Neighbors have started making claims that Levi Aron, the man who pled not guilty to charges of first-degree murder this week after he previously confessed to killing and dismembering an 8-year-old Hasidic boy, had an obsession with young boys, and had tried to kidnap them before. Zisa Berkowitz told the Post that Aron had tried to kidnap her young son off their block on East Second Street in the last two years, but she scared him off by screaming. And another source told The Daily that Aron had stalked an 11-year-old in Borough Park the week before he is accused of killing Leiby Kletzky. "He kept turning around, feeling suspicious, and kept noticing the car was there, so he broke into a run and quickly went home to tell his parents," the source said.
A Facebook “friend” also told The Daily that Aron had written on the site that “he likes Brooklyn more than Tennessee because there are more boys here.” A former neighbor who grew up across the street told the Post that the "oddball...used to give kids rides in cars." After pleading not guilty to charges on Thursday, Aron is currently being held for a psychiatric exam, and put on suicide watch. His lawyer has planted the seeds for an insanity defense, telling the judge: "He hears voices and suffers from hallucinations."
And when it comes to Aron's long, strange written confession, investigators are so confused by the details, it might work. Experts can't make sense of his claims that he invited Leiby to a wedding, and only killed him when he "panicked" after seeing how much attention the missing boy had garnered. "It's highly illogical and makes no sense. If you realize there's a big search out there, okay you might be upset or frightened because you've got the kid, but you let the kid loose on the street," said Lawrence Koblinsky, a professor of forensic science at John Jay College of Criminal Justice. He added that Aron's lack of a violent criminal history, and indications that Leiby wasn't sexually molested, make things even more perplexing, and the crime might "boil down to a psychotic episode. If the guy is psychotic, that would explain a lot of things. Then, there's no logic to what they do."
But retired NYPD homicide detective Joseph Pollini believes an insanity claim would not succeed: "For him to make such statements such as he panicked, that he was aware they were looking for him, that would take away his ability to claim insanity. For someone to claim insanity, they would have needed not to know what was going on. They'd [have to] be in a different world."
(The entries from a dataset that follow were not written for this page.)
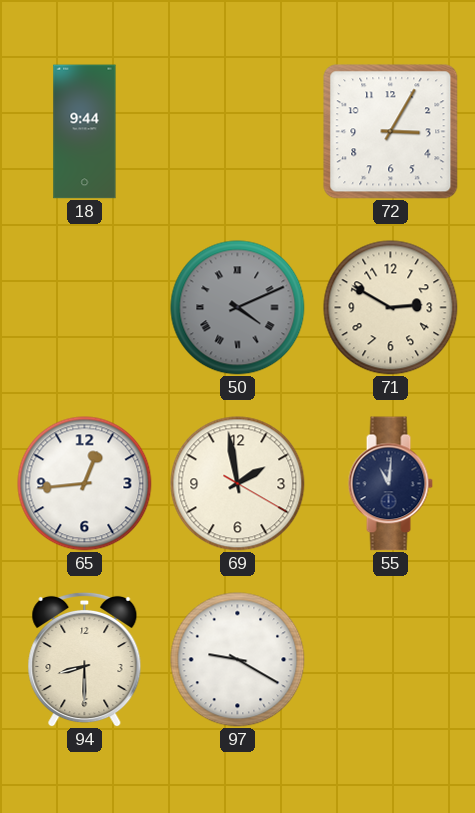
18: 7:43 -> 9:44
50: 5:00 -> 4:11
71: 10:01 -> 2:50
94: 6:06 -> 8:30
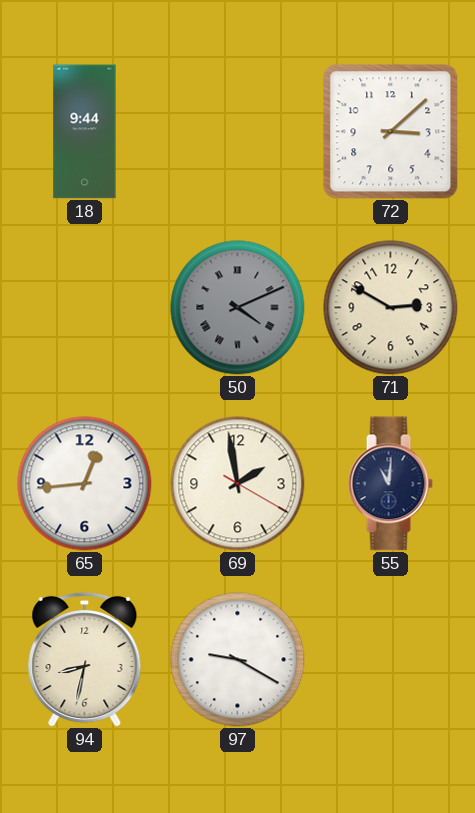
72: 3:05 -> 3:08
94: 8:30 -> 8:32
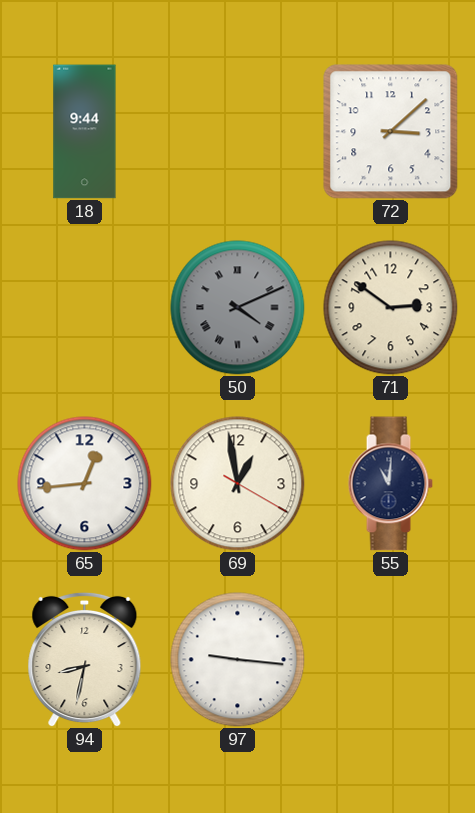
71: 2:50 -> 2:51
69: 1:58 -> 12:58
97: 9:20 -> 9:16
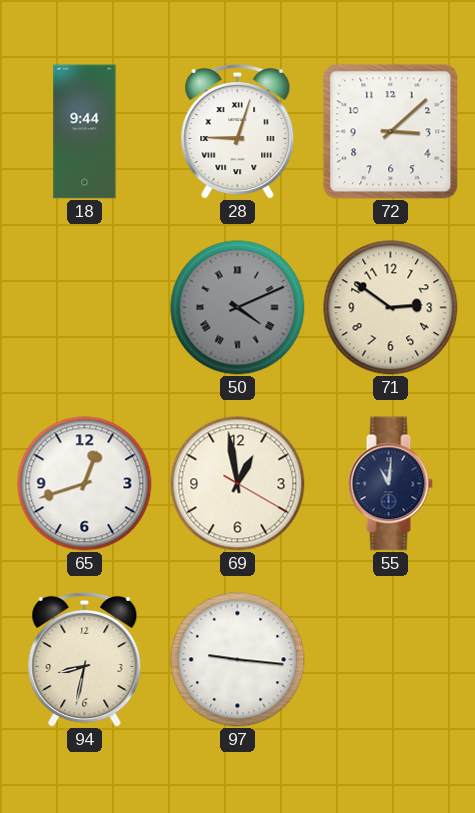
28: none -> 9:03
65: 12:44 -> 12:42
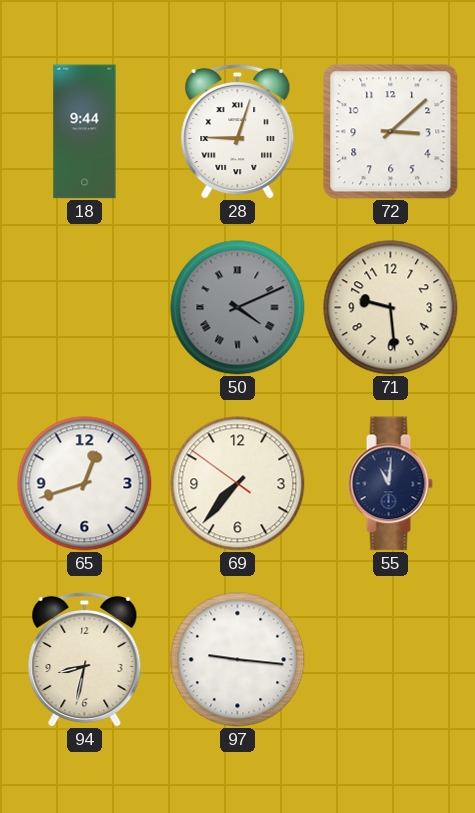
71: 2:51 -> 9:29
69: 12:58 -> 7:36
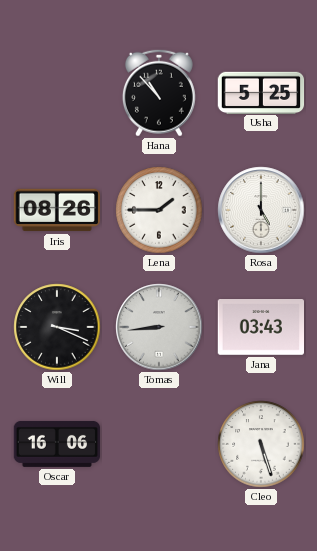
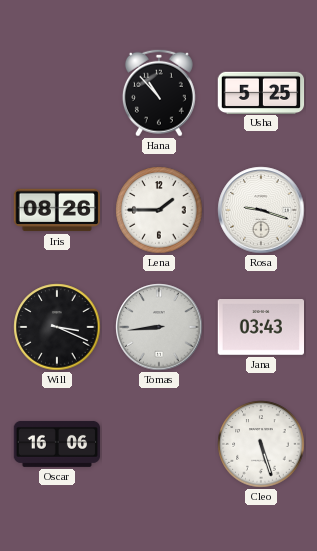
Rosa: 5:00 -> 9:18
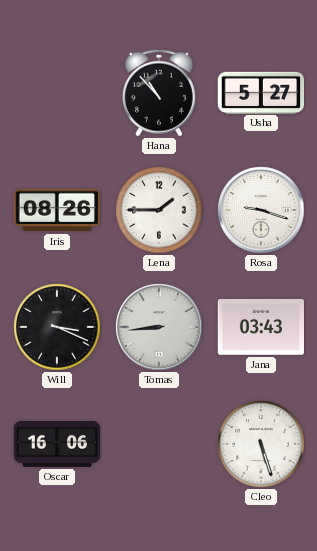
Usha: 5:25 -> 5:27
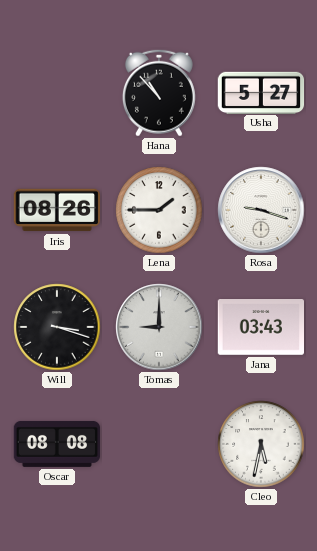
Will: 3:19 -> 3:18
Tomas: 8:44 -> 9:00
Oscar: 16:06 -> 08:08
Cleo: 5:27 -> 5:32
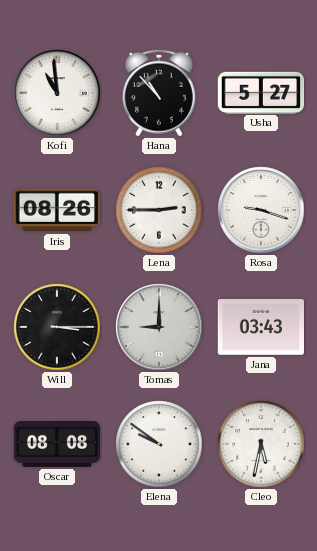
Kofi: none -> 10:59
Lena: 1:45 -> 2:45
Will: 3:18 -> 3:15
Elena: none -> 9:51
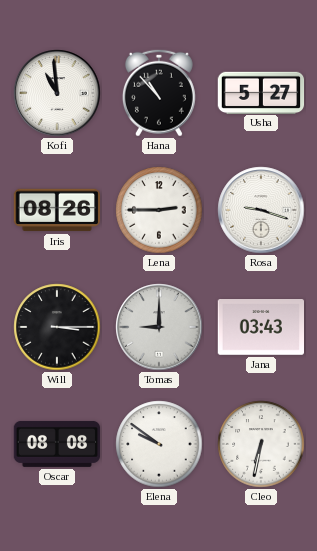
Cleo: 5:32 -> 6:32
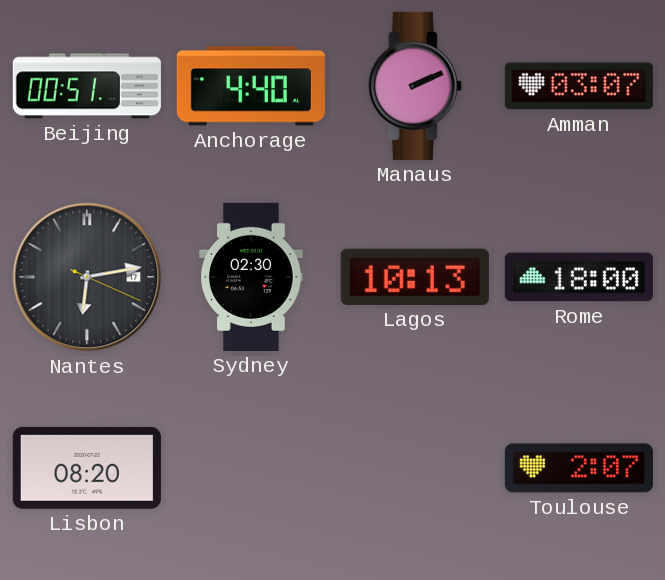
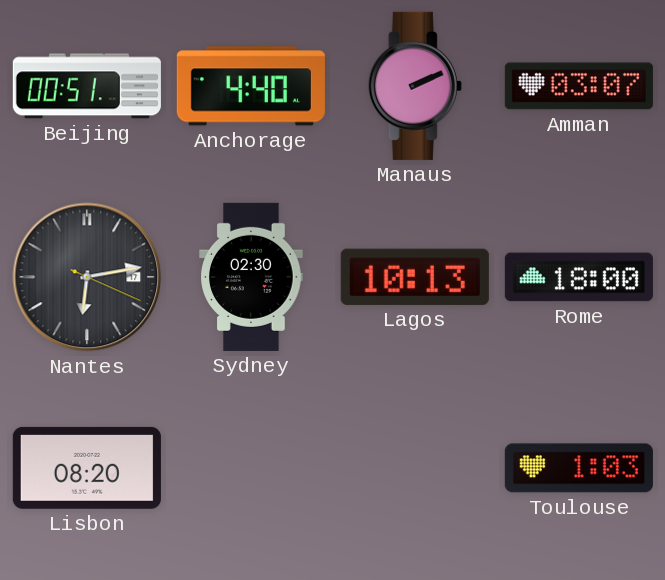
Toulouse: 2:07 -> 1:03
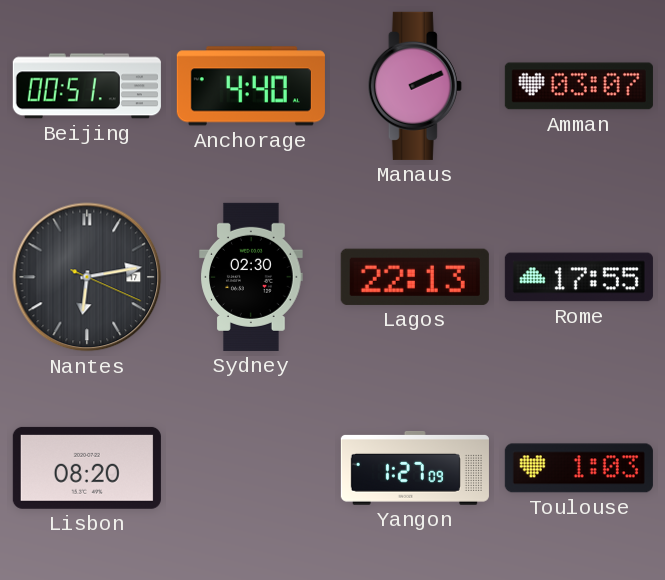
Lagos: 10:13 -> 22:13
Rome: 18:00 -> 17:55
Yangon: none -> 1:27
Another person who doesn't buy that Aron is insane is his first ex-wife Diana Diunov, who is currently in jail in Connecticut for wire fraud. Diunov told the Post that Aron had been kind to her and her 10-year-old during their brief marriage, but he had always felt lonely, ostracized and rejected by his own Jewish community: "because he was slow, low-income," he was not considered a "prospective future son-in-law." But she sounds enraged at the prospect of him copping an insanity plea: "So far, they are hammering him and saying that he may be a child molester, may be a loner, may be this, may be that. Nobody said that he is troubled man with the sociopathic behavior, but he is -- and it is doesn't fall in the category of 'not guilty by reason of insanity.' He is sane."
She has her own bizarre theory as to why Aron committed the murder, dismembering the young boy then dumping parts of his body two miles away from his Kensington home: he wanted to be famous. "He always believed that he can become a famous singer one day. That he can write songs...For him, the meeting of this little poor boy was a chance to shine into media and make himself known. He probably believes that he can get off by work of lawyers and God knows who else."